» DIRECTIONS: Copy word for word, and only, the lines below from the one with "the white parchment paper at [752,259], 1513" through the last.
┌─ DATASET RECORDS
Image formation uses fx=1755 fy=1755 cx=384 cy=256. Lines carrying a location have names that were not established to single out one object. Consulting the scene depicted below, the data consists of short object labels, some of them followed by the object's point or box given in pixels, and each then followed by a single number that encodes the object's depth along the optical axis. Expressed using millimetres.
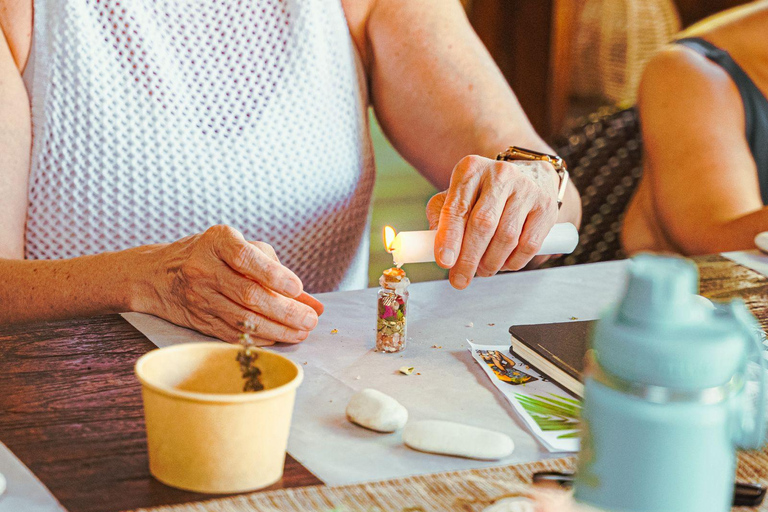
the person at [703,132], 1915
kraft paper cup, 1030
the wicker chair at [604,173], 2253
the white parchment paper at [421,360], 1106
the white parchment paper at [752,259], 1513
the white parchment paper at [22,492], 1039
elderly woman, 1347
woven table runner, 1043
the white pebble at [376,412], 1130
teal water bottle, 936
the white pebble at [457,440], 1100
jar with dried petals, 1274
└─
» ANSWER SECTION:
the white parchment paper at [752,259], 1513
the white parchment paper at [22,492], 1039
elderly woman, 1347
woven table runner, 1043
the white pebble at [376,412], 1130
teal water bottle, 936
the white pebble at [457,440], 1100
jar with dried petals, 1274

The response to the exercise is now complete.